What the task asks>
Format the data below as a numbered list, starting with the line that contains "phylum: Tracheophyta" and going on through the end of the data, both ends included, with blank lines left out. Leave the pictures out of your answer.
## Begin Given data
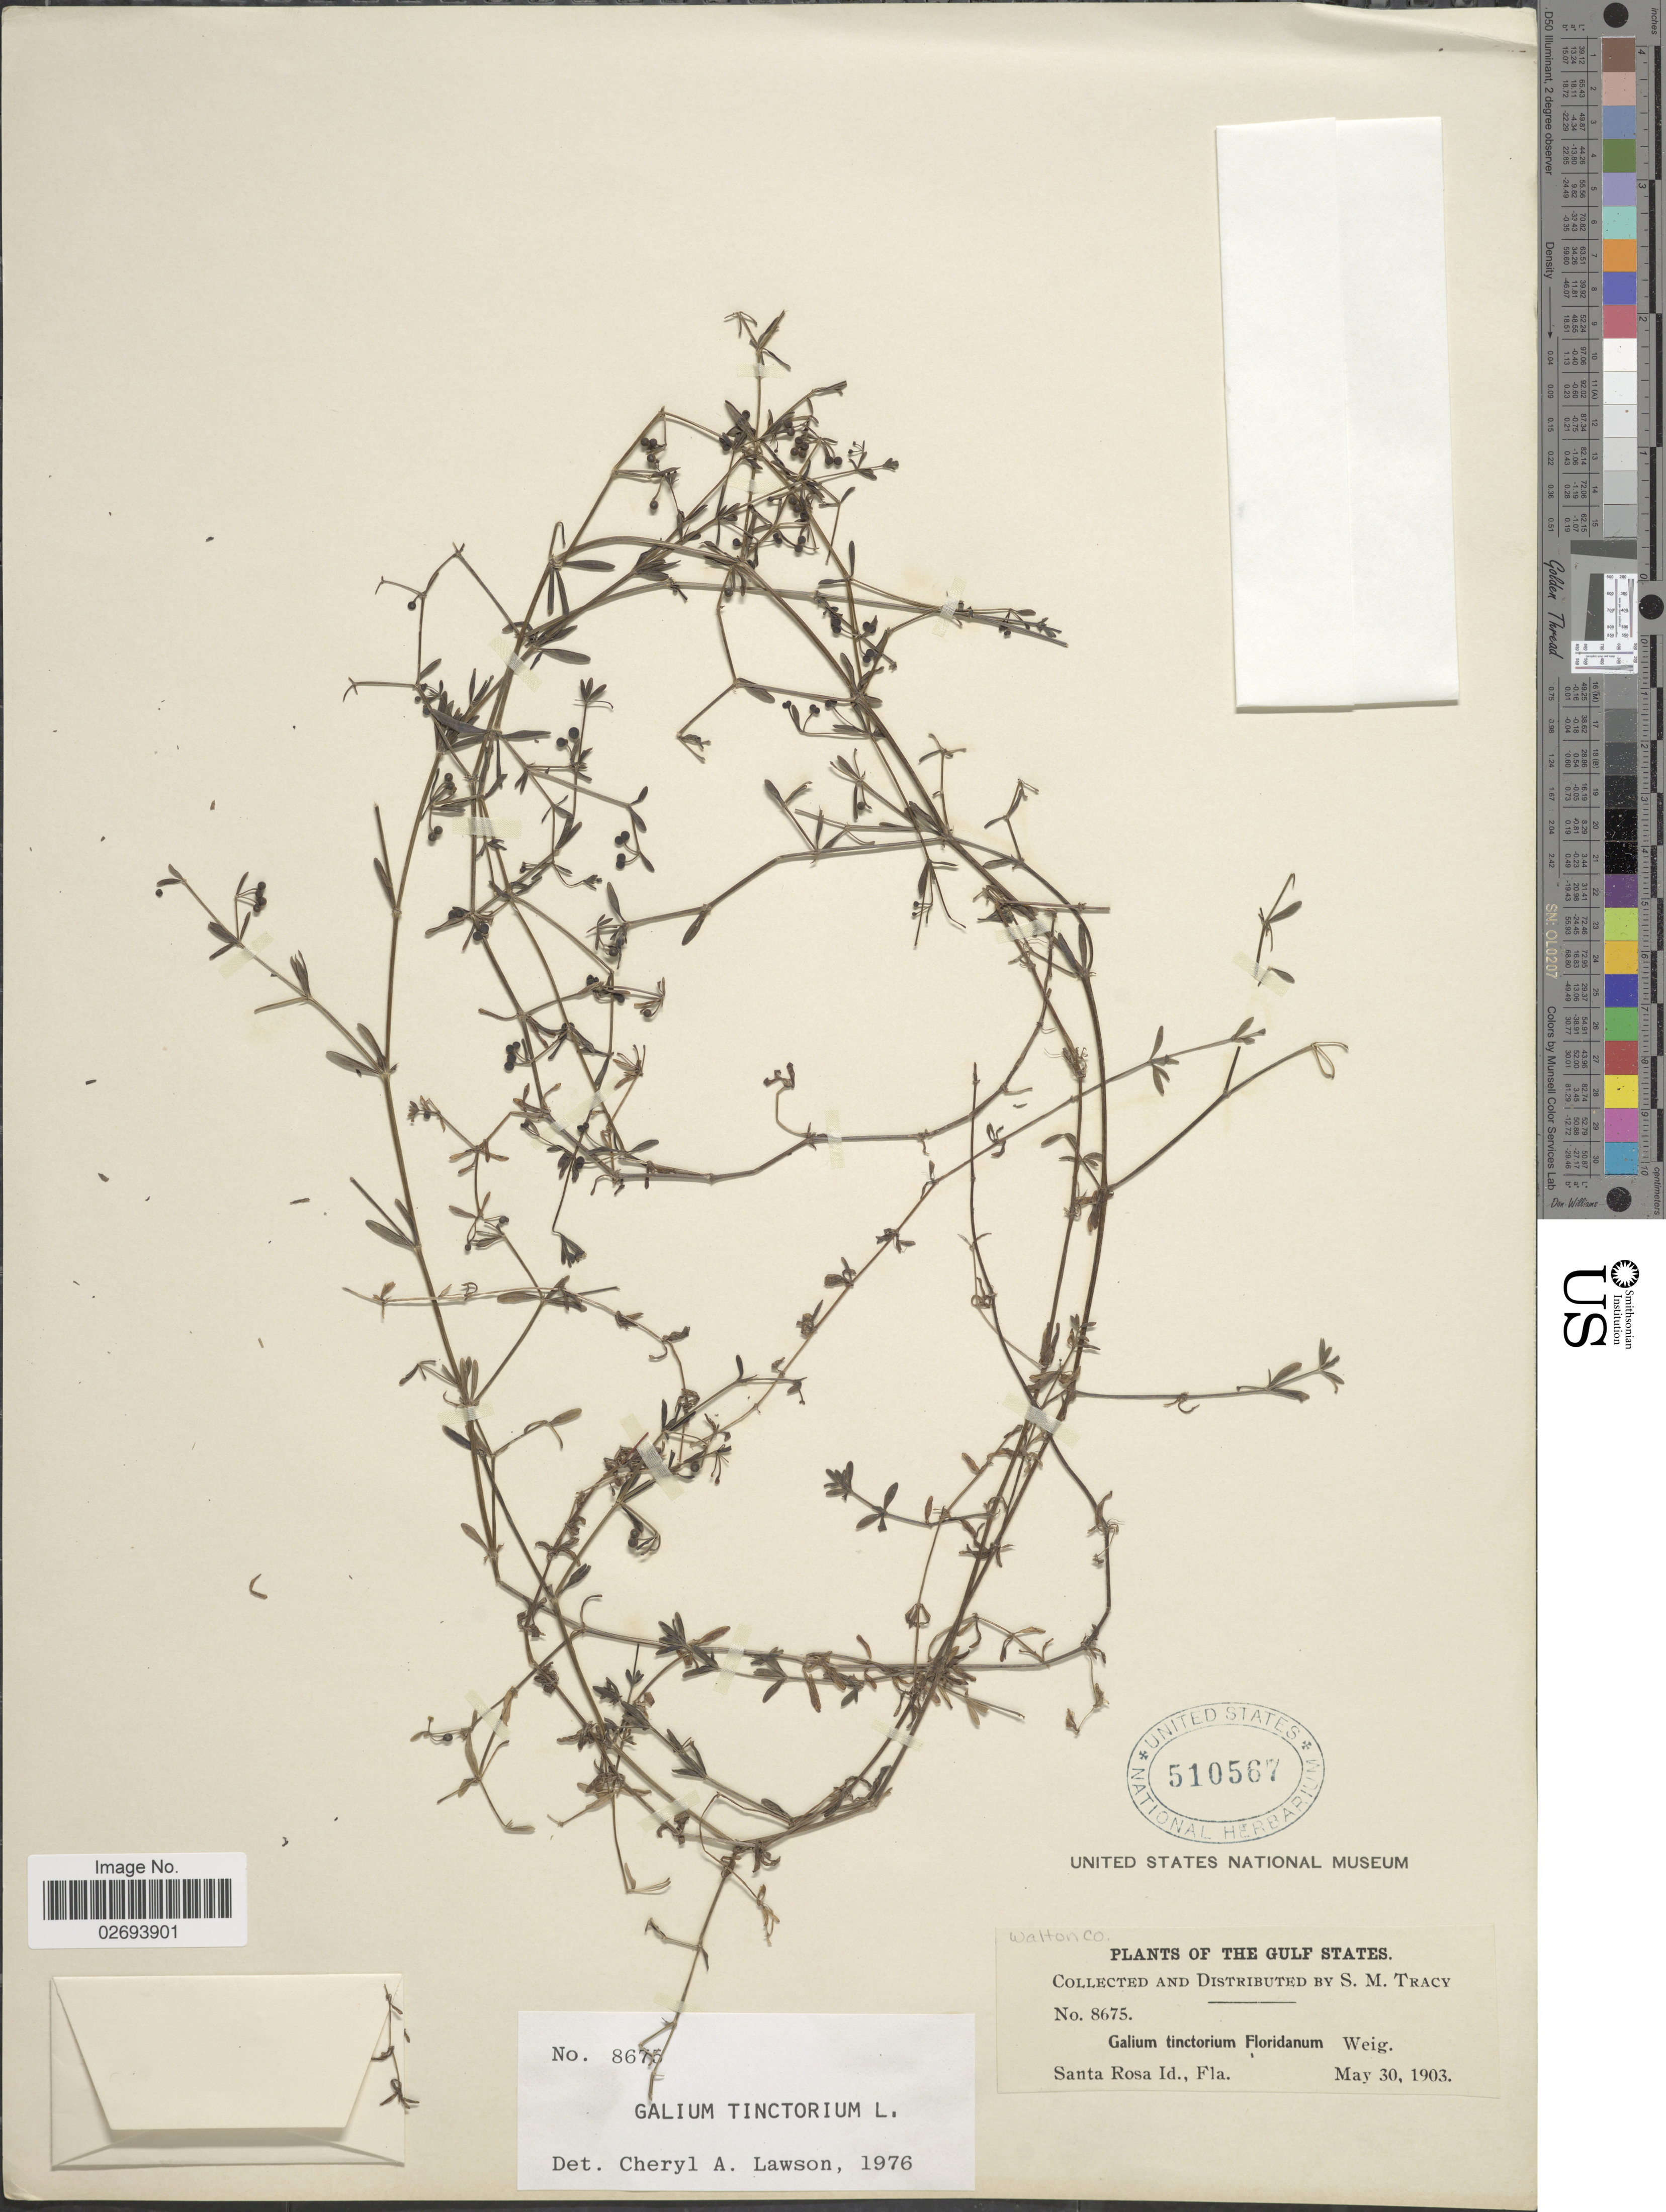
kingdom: Plantae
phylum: Tracheophyta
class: Magnoliopsida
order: Gentianales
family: Rubiaceae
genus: Galium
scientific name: Galium tinctorium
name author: (L.) Scop.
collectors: S. M. Tracy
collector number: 8675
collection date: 1903-05-30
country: United States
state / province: Florida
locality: Gulf States. Santa Rosa Id. Walton Co.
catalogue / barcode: US 510567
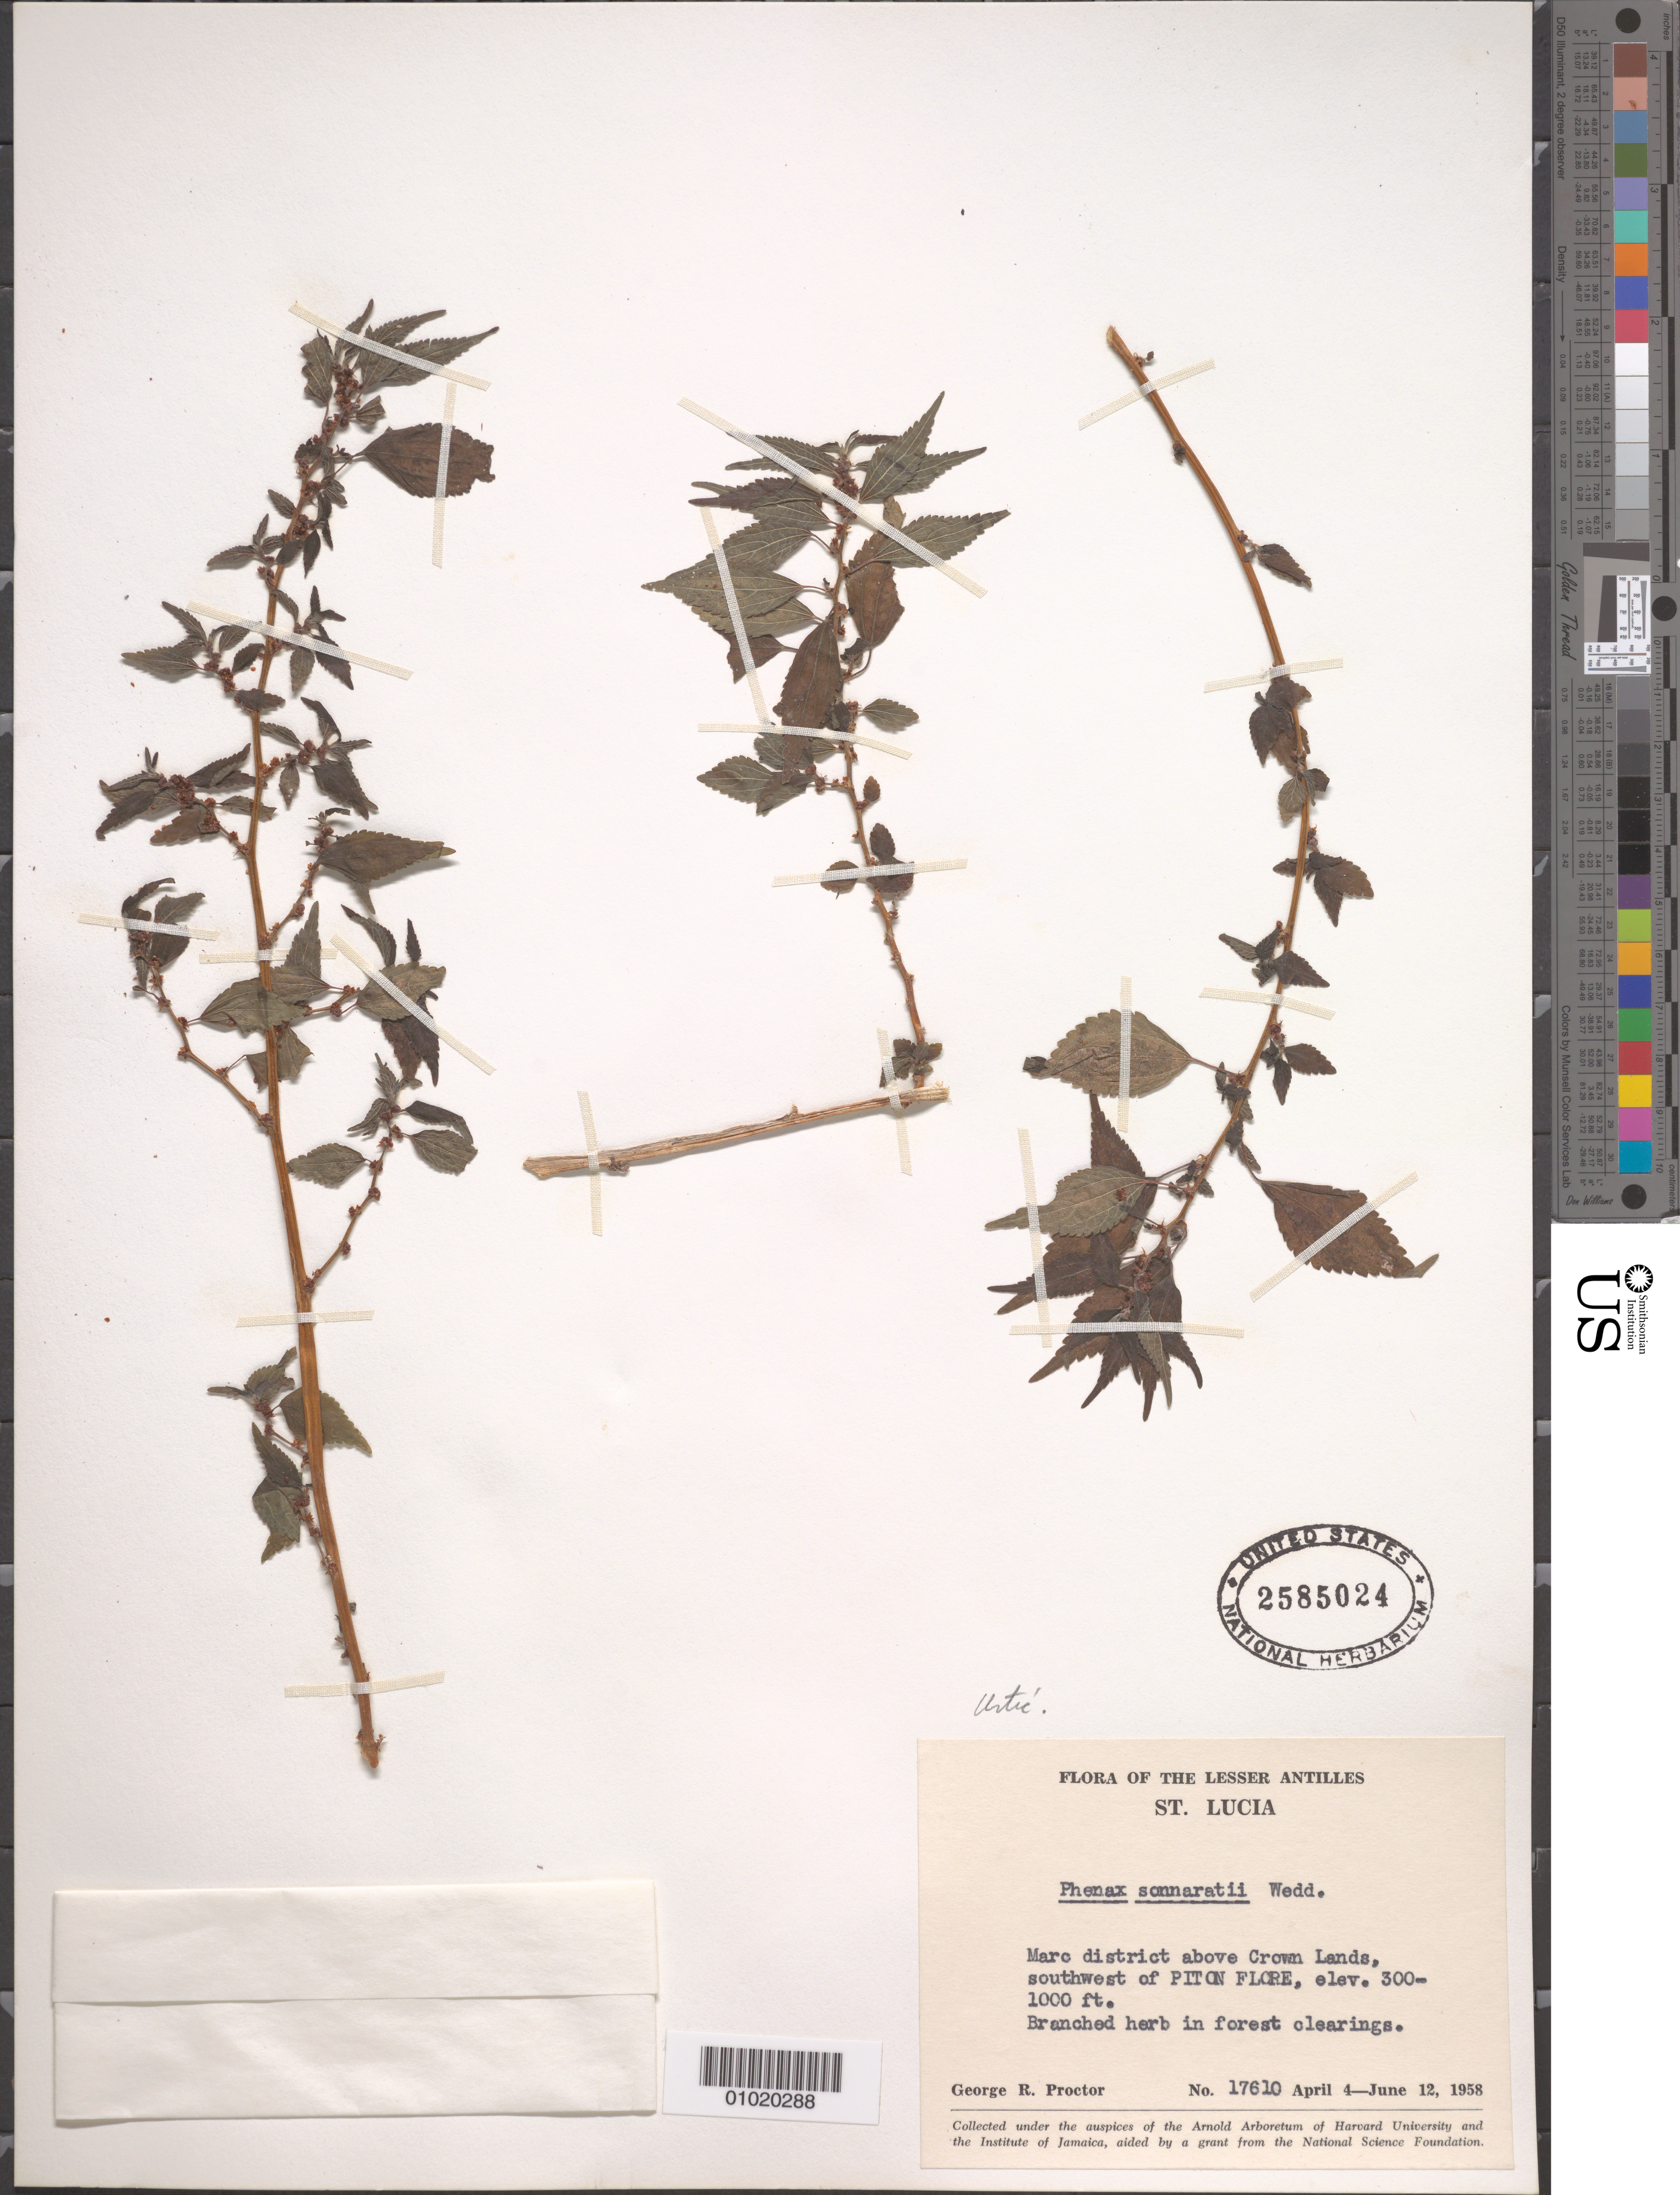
## End Given data
Result for this exercise>
1. phylum: Tracheophyta
2. class: Magnoliopsida
3. order: Gentianales
4. family: Rubiaceae
5. genus: Galium
6. scientific name: Galium tinctorium
7. name author: (L.) Scop.
8. collectors: S. M. Tracy
9. collector number: 8675
10. collection date: 1903-05-30
11. country: United States
12. state / province: Florida
13. locality: Gulf States. Santa Rosa Id. Walton Co.
14. catalogue / barcode: US 510567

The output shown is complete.